The prevalence of osteoporosis increased within 3 years, irrespective of having PMR and/or GCA. This increase was observed continuously from year 0 to year 3. Whether the GC therapy, a persisting disease activity or both, in addition to age, are primarily responsible for this remains unclear. In a large GCA cohort from a UK database, cumulative GC doses were associated with an osteoporosis comorbidity in GCA, supporting that GC use as risk factor for osteoporosis [21]. In the present cohort, prevention of GC-related osteoporosis by calcium and vitamin D supplementation was performed in the majority of patients but regular bone density measurements were performed only in one-fifth of patients with GC use. However, these data also show that causality cannot be demonstrated, and the distinction between GC use and GCA-related disease activity remains the major challenge. These results underline the need to explore novel therapeutic agents for effective PMR and GCA therapy in order to save on GCs and effectively suppress disease activity.

Limitations and strengths

Clinical diagnoses by the rheumatologists, reported as ICD-10 diagnoses, were used for the differentiation between PMR, GCA, and PMR + GCA. We cannot verify whether the diagnosis was based on the classification criteria, biopsies or imaging. The strength of the dataset is the large number of patients in a database, which has established a continuous comprehensive documentation for many years. Patients from private practices and tertiary care centers are included, representing real-life data from PMR/GCA provision in Germany. No significant differences were found regarding GC treatment and osteoporosis prophylaxis in secondary or tertiary care.

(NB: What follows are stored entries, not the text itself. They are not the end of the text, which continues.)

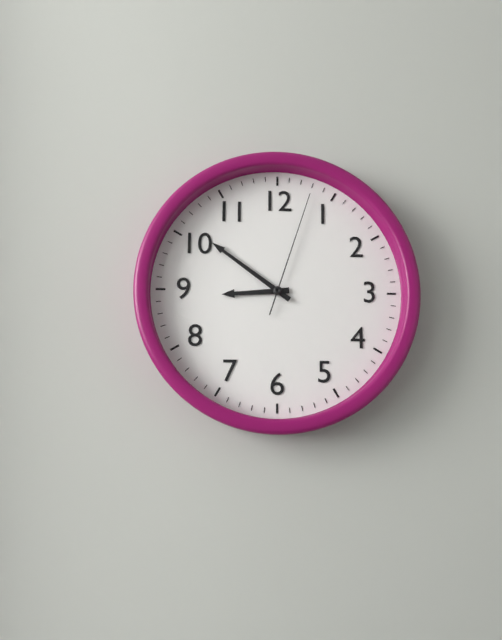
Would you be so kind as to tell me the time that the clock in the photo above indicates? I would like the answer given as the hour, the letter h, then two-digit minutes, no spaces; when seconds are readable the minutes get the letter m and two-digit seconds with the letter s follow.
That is 8h51m03s
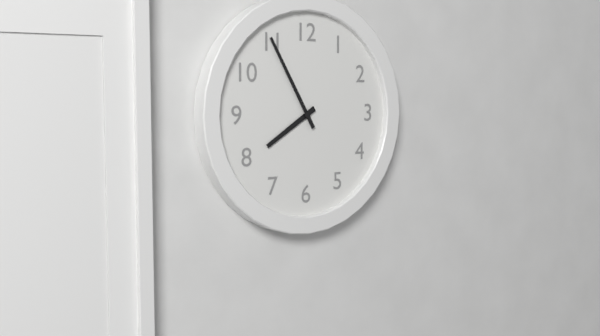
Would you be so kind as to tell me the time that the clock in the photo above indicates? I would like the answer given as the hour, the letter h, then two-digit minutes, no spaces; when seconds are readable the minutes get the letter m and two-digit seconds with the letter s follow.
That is 7h55
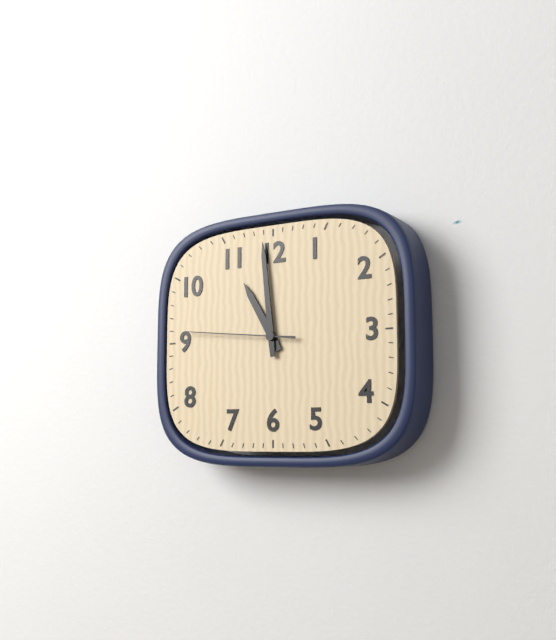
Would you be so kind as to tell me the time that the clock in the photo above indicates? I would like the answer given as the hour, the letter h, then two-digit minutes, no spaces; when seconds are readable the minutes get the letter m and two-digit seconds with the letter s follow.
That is 10h59m46s
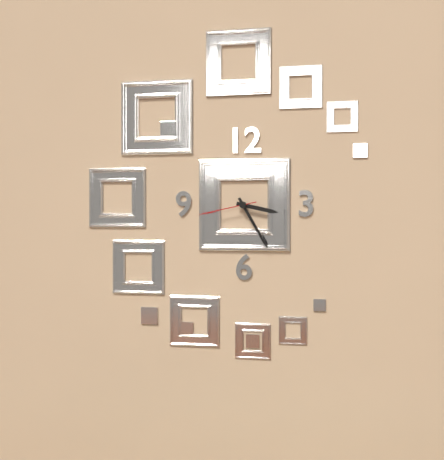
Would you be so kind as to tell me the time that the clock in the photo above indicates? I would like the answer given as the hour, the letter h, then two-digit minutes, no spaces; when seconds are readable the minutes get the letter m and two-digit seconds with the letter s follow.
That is 3h25m43s
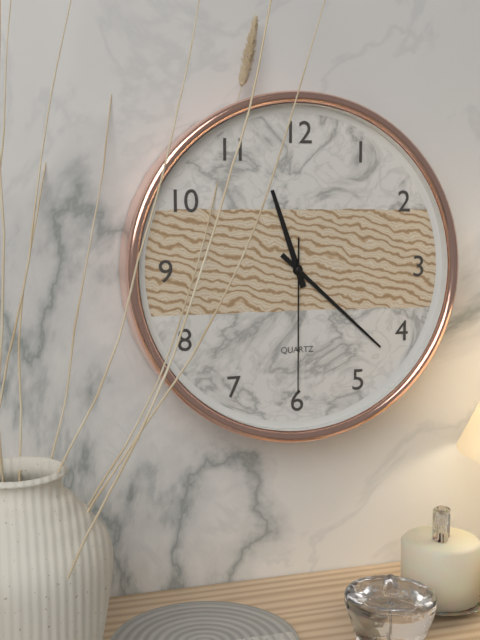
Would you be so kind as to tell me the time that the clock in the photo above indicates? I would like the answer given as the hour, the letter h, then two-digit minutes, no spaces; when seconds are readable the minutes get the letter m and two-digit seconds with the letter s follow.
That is 11h22m30s
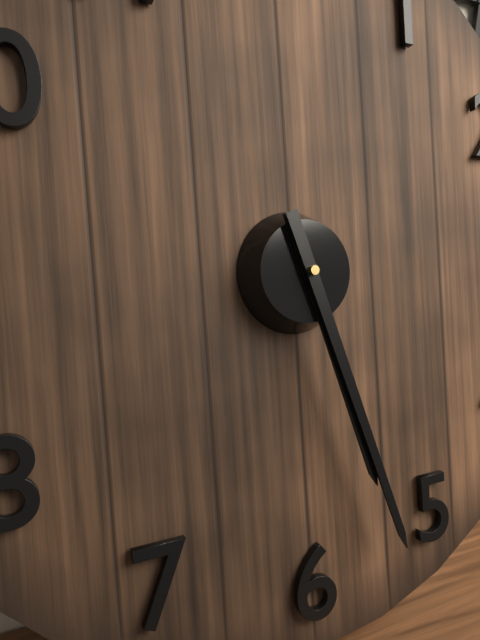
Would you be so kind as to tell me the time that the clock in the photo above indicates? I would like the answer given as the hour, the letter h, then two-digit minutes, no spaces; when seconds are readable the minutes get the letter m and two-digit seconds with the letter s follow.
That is 5h27
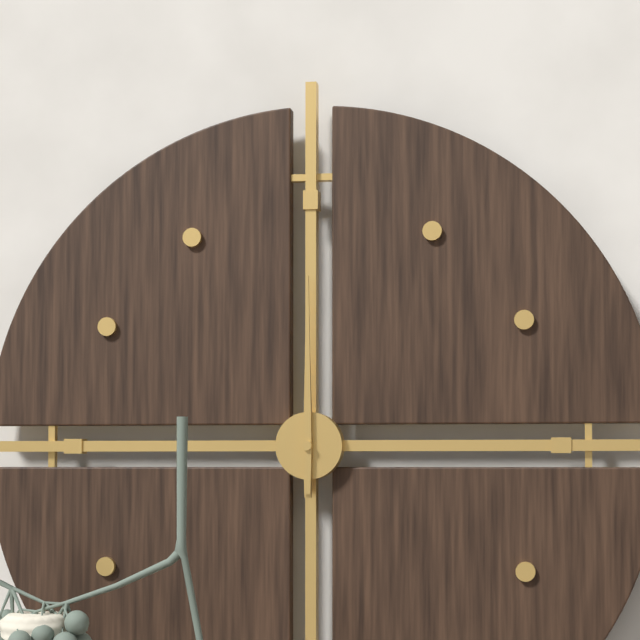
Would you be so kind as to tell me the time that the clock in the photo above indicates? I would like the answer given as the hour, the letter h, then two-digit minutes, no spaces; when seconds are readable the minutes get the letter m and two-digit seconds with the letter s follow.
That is 12h00
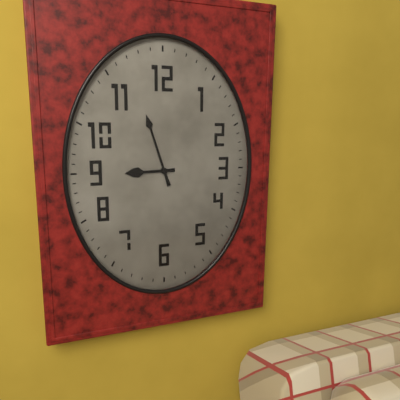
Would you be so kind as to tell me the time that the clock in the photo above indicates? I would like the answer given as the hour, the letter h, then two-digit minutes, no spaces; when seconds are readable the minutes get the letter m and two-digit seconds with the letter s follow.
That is 8h57
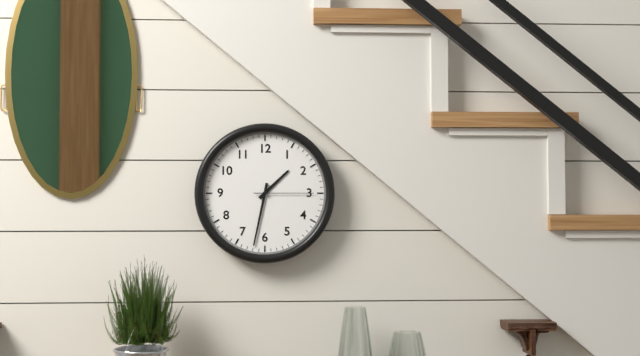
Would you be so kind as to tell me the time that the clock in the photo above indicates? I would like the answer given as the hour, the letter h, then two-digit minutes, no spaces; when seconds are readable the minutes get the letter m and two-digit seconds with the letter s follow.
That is 1h32m15s
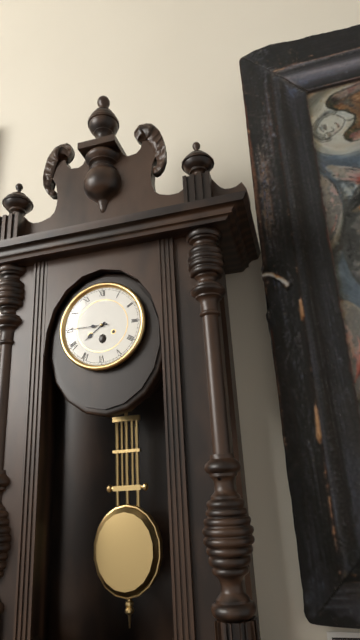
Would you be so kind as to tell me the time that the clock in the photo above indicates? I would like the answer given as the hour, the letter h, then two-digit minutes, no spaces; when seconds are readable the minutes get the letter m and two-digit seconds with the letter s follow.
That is 7h45
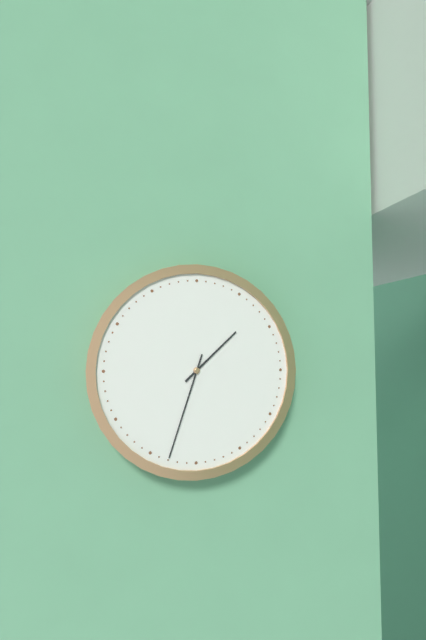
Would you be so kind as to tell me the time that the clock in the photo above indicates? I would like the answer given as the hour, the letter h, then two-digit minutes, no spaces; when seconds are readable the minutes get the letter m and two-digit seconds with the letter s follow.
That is 1h33
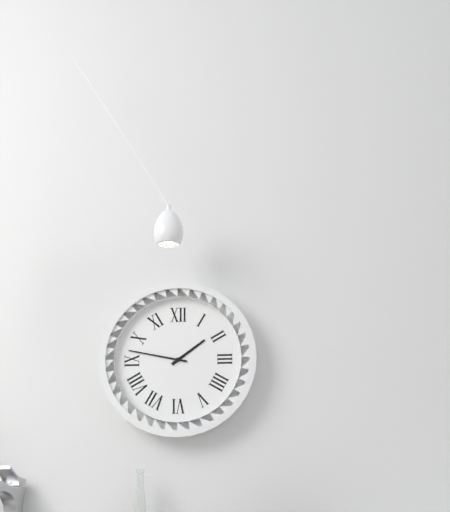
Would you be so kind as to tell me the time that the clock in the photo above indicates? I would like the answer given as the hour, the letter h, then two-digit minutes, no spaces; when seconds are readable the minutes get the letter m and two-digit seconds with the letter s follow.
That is 1h47
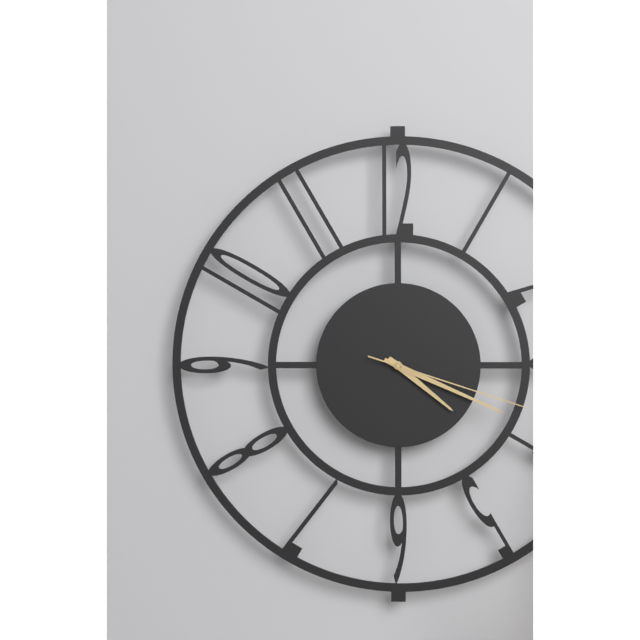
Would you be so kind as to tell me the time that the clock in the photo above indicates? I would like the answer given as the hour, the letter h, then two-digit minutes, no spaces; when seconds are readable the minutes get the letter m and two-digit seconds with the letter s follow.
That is 4h19m18s
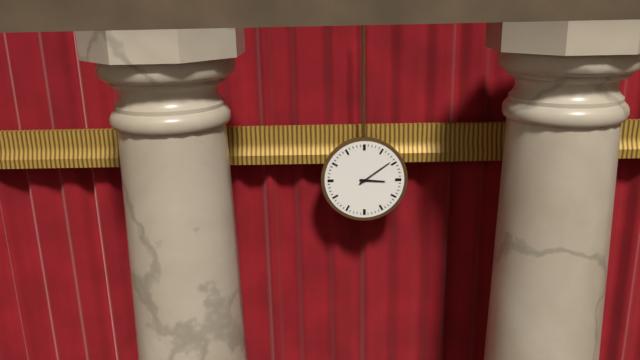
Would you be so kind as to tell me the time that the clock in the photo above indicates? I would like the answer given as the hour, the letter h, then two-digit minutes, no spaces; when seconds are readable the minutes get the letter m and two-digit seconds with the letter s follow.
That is 3h09
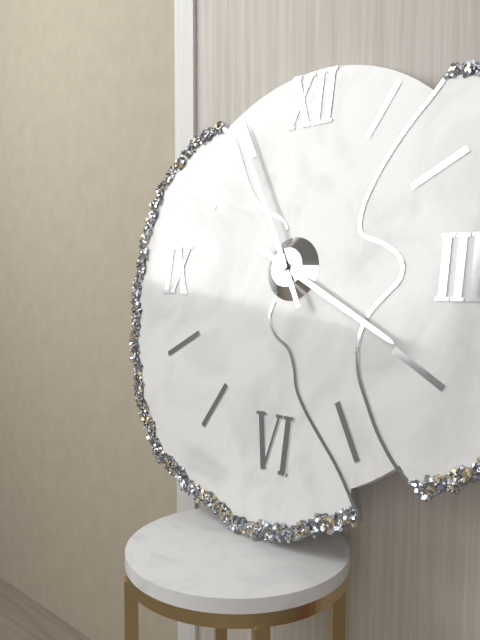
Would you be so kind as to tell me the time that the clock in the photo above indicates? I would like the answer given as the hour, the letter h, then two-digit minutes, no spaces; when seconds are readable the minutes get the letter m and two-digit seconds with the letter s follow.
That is 3h55
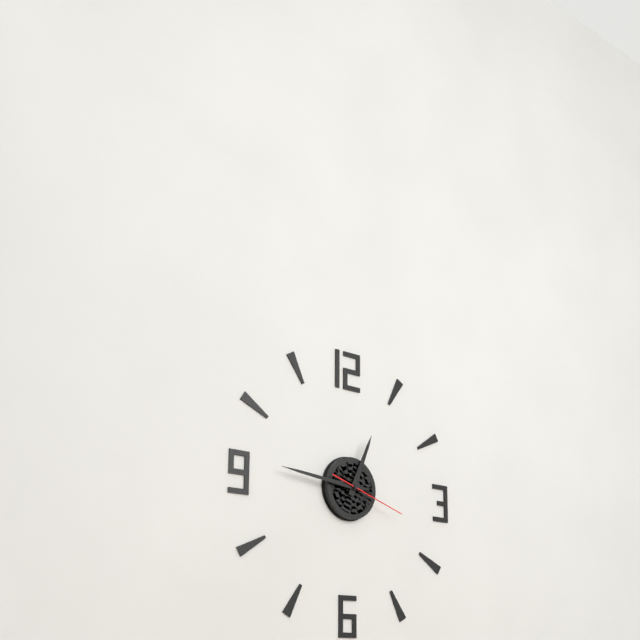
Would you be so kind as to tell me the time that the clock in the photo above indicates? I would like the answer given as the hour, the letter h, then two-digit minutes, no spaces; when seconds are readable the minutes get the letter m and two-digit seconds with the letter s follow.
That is 12h46m18s
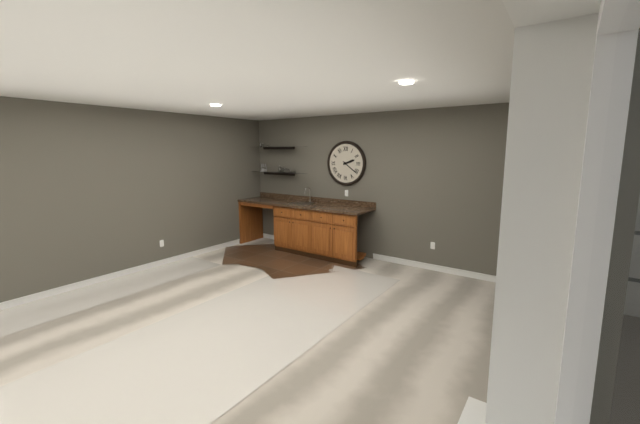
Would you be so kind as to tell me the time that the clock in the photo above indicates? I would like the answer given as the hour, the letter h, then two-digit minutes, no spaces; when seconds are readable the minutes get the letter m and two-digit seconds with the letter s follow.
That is 2h21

A selection bias is probable regarding the need of GCs. Patients who reach remission and who are able to terminate GCs are no longer in need of rheumatologic care and drop out of our observation. We addressed this issue by considering the dropout patients as GC non-users for the regression analysis, which resulted in the lowest possible estimate of continuous GC use. Further, we cannot account for patients who dropout due to serious events or death. Thus, the overall prevalence of GC use in the PMR patients can only be roughly estimated from our data. In addition, no data were reported regarding the initial inflammatory activity and the time interval between the onset of the symptoms, the initiation of the GC therapy and the GC starting doses. We also have no data on the cumulative GC doses, but other cohorts already addressed this topic [16, 21,22,23]. Infections are not reported in the NDB, therefore, they were not analysed although they belong to GC-related comorbidity.

Conclusion

In this cohort, GC use was frequent among patients with PMR, GCA and PMR + GCA with a disease duration above 2 years. It remains unknown whether PMR and/or GCA developed into a chronic stage in a subset of patients or whether GC therapy was continued at a low dose without definite clinical need. The predictors of long-term GC use rather support the need for more intensive and longer-lasting immunosuppressive therapies in these patients.